- Work instruction
Take the entries that follow and return exactly the lines from the one holding "[git]: https://git-scm.com/" through the one holding "[Mattermost]: /2015/08/18/gitlab-loves-mattermost/", both included. Nothing else is needed.

- Provided material
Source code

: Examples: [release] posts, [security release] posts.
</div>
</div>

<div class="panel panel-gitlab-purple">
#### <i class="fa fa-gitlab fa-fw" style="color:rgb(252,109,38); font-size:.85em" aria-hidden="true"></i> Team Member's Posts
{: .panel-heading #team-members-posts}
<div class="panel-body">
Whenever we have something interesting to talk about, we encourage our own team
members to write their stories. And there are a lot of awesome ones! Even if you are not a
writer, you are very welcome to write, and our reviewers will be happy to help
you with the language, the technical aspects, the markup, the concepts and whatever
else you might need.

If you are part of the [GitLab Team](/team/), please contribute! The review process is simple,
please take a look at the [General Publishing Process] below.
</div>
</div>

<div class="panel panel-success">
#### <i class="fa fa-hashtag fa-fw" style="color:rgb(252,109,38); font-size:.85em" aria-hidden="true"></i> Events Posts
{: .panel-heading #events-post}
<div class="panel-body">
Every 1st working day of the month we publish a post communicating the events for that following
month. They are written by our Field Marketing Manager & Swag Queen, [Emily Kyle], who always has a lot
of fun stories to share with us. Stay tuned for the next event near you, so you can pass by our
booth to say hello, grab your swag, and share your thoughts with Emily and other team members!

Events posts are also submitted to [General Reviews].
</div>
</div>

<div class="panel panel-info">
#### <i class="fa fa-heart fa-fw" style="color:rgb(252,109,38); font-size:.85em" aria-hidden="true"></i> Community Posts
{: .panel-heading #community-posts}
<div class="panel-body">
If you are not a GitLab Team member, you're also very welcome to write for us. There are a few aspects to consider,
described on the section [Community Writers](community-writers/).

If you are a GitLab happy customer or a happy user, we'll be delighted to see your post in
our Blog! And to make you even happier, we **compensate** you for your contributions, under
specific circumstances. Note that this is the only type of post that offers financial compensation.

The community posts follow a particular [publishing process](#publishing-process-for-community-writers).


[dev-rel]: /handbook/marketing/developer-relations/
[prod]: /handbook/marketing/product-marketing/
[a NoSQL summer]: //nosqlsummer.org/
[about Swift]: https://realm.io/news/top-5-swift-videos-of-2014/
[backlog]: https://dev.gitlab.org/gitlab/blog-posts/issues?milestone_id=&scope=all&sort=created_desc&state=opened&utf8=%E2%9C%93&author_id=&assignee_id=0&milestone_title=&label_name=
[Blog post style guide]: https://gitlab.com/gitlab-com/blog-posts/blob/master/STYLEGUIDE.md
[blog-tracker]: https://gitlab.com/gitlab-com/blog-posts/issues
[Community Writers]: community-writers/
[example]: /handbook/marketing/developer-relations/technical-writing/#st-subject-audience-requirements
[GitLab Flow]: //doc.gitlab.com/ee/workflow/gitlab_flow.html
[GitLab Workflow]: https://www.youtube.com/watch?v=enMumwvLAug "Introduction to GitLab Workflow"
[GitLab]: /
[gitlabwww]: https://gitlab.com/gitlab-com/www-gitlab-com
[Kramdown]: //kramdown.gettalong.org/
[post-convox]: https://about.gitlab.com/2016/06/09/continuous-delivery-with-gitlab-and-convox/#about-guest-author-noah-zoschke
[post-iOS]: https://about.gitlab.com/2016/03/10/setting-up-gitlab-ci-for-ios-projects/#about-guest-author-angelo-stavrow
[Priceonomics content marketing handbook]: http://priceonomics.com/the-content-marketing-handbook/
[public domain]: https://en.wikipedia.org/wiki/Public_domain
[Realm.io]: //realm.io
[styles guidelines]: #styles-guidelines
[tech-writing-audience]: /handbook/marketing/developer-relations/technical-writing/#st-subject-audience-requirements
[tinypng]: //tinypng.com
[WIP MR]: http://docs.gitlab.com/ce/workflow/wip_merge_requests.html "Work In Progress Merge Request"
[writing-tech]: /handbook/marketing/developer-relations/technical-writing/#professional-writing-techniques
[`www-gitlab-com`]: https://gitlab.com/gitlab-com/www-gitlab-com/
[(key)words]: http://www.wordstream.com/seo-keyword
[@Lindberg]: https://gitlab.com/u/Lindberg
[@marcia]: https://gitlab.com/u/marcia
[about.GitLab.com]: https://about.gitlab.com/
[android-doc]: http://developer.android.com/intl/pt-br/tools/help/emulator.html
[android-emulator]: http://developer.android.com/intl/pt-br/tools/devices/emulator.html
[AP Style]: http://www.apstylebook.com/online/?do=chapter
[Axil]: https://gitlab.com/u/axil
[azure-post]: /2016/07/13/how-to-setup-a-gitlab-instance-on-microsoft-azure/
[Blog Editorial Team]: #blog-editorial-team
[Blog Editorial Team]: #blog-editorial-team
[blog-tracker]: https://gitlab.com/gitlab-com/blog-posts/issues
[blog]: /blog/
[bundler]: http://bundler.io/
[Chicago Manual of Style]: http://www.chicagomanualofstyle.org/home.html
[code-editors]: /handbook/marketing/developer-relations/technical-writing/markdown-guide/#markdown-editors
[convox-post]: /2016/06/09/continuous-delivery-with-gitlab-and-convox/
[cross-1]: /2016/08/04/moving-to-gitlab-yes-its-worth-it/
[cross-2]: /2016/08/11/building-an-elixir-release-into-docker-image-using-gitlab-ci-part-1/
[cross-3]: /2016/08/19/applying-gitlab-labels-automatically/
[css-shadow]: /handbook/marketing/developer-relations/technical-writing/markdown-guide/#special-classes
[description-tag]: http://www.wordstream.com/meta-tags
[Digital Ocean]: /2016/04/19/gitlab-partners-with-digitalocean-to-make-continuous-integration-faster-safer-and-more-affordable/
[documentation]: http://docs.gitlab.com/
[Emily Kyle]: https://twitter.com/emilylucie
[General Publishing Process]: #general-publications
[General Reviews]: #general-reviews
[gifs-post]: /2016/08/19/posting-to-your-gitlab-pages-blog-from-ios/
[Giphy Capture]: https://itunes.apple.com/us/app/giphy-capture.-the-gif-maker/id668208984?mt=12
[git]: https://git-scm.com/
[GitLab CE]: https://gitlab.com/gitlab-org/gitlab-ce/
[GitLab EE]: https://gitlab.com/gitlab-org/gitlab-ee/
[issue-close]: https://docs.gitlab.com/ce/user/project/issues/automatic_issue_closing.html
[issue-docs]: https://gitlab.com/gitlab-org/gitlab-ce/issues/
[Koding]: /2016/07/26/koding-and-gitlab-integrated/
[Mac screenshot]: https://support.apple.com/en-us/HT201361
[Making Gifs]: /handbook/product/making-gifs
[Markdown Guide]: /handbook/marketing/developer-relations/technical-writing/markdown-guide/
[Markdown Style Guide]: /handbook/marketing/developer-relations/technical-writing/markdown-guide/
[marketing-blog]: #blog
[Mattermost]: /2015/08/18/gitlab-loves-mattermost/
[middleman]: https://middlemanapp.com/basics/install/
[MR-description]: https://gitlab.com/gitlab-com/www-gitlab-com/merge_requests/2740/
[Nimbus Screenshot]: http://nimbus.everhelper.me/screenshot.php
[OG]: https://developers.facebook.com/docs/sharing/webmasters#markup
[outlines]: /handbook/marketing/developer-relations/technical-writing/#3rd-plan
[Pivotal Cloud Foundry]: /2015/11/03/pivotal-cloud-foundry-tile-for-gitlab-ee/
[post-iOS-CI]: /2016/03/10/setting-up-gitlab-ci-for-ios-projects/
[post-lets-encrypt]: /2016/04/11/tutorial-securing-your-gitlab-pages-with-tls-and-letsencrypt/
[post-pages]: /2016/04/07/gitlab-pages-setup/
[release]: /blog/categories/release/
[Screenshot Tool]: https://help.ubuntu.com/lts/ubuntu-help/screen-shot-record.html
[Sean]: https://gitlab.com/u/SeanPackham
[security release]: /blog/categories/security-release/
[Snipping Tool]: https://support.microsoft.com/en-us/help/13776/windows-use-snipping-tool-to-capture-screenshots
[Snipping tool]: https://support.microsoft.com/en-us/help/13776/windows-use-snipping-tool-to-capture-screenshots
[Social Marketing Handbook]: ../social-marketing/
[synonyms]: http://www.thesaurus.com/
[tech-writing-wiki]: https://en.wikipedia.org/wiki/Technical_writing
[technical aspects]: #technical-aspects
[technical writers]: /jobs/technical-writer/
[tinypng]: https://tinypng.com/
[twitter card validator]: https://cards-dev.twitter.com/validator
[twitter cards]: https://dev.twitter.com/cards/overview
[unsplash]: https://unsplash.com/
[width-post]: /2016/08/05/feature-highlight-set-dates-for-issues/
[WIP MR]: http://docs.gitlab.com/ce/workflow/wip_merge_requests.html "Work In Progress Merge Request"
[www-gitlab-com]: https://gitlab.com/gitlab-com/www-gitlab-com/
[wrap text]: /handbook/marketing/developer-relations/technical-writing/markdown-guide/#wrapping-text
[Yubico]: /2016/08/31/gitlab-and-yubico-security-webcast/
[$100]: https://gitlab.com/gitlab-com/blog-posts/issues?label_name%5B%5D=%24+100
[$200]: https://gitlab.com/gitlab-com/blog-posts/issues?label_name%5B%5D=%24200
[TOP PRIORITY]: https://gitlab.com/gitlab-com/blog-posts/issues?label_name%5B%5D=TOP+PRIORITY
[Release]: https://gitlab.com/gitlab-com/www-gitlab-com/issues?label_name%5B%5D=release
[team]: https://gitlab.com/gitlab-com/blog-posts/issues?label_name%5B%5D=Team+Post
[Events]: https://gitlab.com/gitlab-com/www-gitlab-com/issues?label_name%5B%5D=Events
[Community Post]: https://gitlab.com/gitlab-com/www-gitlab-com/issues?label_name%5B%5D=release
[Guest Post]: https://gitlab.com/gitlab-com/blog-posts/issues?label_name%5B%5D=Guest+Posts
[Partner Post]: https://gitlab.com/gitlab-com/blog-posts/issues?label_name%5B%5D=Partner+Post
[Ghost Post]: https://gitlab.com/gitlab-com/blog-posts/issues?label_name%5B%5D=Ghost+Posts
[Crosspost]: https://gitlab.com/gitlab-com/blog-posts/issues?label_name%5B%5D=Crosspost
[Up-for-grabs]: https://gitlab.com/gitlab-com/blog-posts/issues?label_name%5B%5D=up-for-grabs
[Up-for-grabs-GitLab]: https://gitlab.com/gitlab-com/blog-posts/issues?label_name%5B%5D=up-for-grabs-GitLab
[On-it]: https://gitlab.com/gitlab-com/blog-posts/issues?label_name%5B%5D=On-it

...

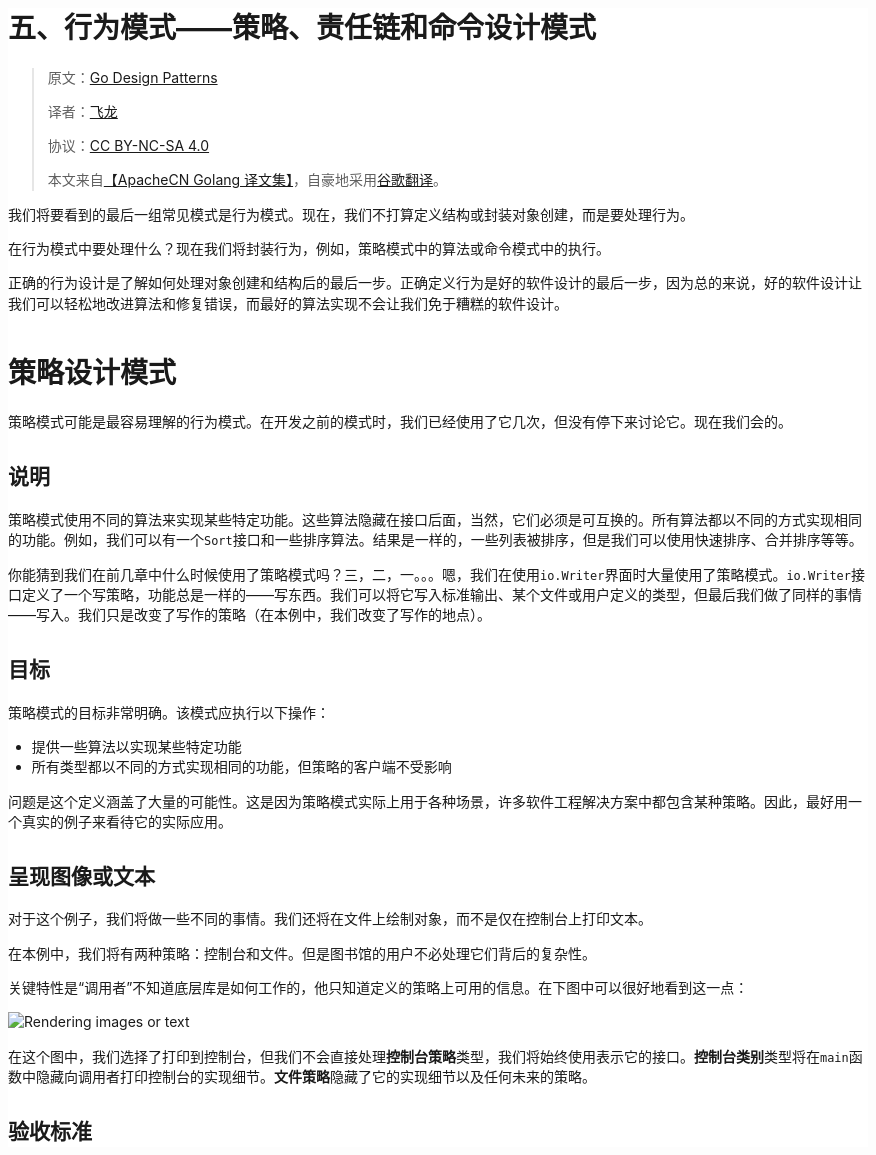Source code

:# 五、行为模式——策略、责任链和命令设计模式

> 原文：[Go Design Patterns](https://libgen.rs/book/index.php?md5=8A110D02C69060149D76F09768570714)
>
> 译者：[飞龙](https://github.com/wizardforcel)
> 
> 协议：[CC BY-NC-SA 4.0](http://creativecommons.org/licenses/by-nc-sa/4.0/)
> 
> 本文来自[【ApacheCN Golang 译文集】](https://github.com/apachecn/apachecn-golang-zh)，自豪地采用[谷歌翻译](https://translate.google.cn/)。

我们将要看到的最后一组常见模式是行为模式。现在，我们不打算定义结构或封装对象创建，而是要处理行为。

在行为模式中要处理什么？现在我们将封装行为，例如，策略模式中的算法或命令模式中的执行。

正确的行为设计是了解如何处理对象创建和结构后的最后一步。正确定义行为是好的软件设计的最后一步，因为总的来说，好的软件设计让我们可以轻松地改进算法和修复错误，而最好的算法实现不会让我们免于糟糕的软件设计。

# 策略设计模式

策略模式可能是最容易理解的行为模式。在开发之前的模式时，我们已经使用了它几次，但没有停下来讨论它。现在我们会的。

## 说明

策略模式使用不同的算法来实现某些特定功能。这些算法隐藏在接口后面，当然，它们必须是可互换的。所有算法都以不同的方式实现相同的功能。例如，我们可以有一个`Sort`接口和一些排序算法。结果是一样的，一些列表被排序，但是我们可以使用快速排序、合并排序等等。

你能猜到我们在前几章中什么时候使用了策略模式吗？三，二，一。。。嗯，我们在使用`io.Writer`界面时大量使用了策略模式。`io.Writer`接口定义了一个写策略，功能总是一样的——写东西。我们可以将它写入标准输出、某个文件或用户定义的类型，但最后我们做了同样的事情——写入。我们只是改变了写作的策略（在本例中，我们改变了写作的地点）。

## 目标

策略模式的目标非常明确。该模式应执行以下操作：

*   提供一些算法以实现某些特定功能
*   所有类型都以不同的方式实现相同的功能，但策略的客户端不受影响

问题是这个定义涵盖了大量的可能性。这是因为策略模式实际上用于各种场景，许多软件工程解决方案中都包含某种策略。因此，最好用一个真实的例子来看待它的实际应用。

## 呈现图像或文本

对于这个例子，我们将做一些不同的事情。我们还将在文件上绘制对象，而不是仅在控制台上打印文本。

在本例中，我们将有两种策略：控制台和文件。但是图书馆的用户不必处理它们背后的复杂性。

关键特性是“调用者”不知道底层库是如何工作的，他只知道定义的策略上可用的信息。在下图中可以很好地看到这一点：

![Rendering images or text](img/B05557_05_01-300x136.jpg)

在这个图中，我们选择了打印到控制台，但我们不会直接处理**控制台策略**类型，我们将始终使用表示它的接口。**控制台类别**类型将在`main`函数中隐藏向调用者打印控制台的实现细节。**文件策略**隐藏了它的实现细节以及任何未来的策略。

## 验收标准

==

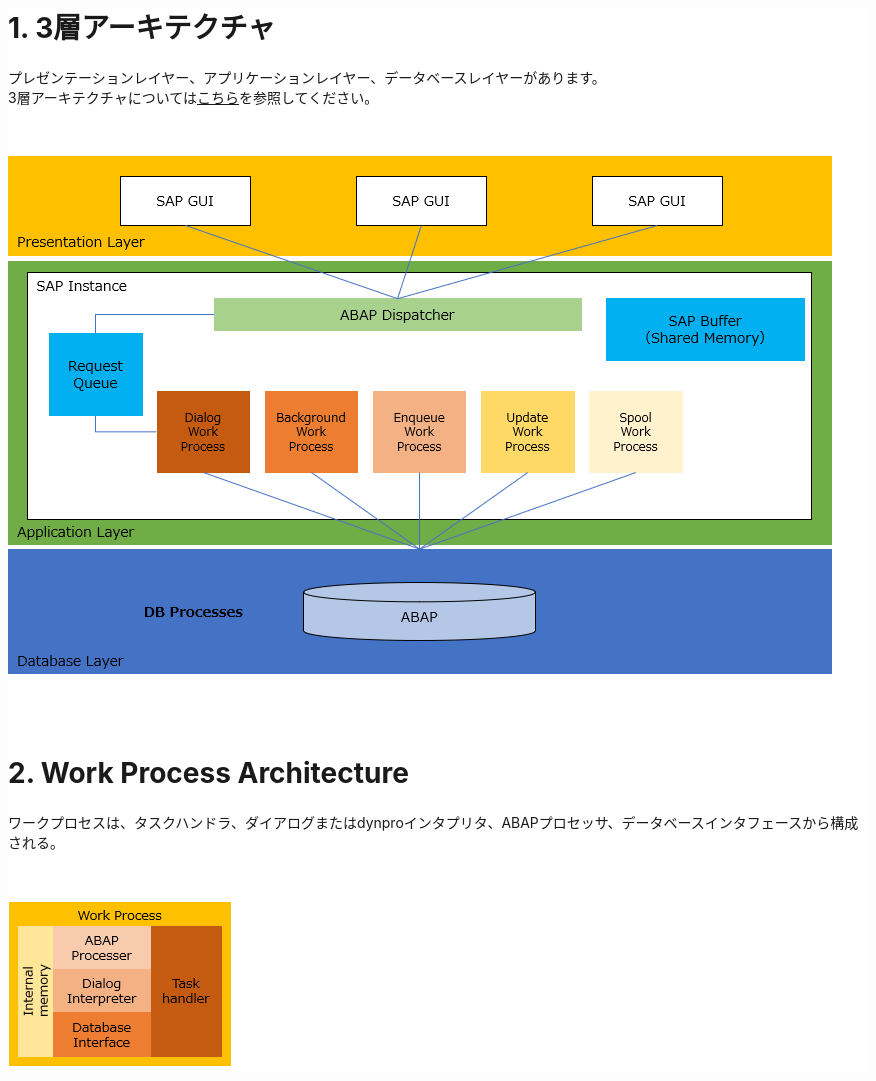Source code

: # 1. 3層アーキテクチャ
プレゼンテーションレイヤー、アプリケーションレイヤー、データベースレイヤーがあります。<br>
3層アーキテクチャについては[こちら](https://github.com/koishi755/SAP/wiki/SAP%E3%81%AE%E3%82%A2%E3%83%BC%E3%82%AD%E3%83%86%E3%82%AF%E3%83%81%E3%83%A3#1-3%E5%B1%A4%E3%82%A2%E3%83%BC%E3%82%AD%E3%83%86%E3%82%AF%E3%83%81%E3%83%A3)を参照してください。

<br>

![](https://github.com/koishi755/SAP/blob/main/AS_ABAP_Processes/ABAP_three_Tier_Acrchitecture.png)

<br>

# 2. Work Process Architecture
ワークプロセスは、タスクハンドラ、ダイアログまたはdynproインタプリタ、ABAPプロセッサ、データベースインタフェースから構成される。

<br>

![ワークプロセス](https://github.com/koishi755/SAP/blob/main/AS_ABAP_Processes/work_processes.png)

- Output for this exercise
[git]: https://git-scm.com/
[GitLab CE]: https://gitlab.com/gitlab-org/gitlab-ce/
[GitLab EE]: https://gitlab.com/gitlab-org/gitlab-ee/
[issue-close]: https://docs.gitlab.com/ce/user/project/issues/automatic_issue_closing.html
[issue-docs]: https://gitlab.com/gitlab-org/gitlab-ce/issues/
[Koding]: /2016/07/26/koding-and-gitlab-integrated/
[Mac screenshot]: https://support.apple.com/en-us/HT201361
[Making Gifs]: /handbook/product/making-gifs
[Markdown Guide]: /handbook/marketing/developer-relations/technical-writing/markdown-guide/
[Markdown Style Guide]: /handbook/marketing/developer-relations/technical-writing/markdown-guide/
[marketing-blog]: #blog
[Mattermost]: /2015/08/18/gitlab-loves-mattermost/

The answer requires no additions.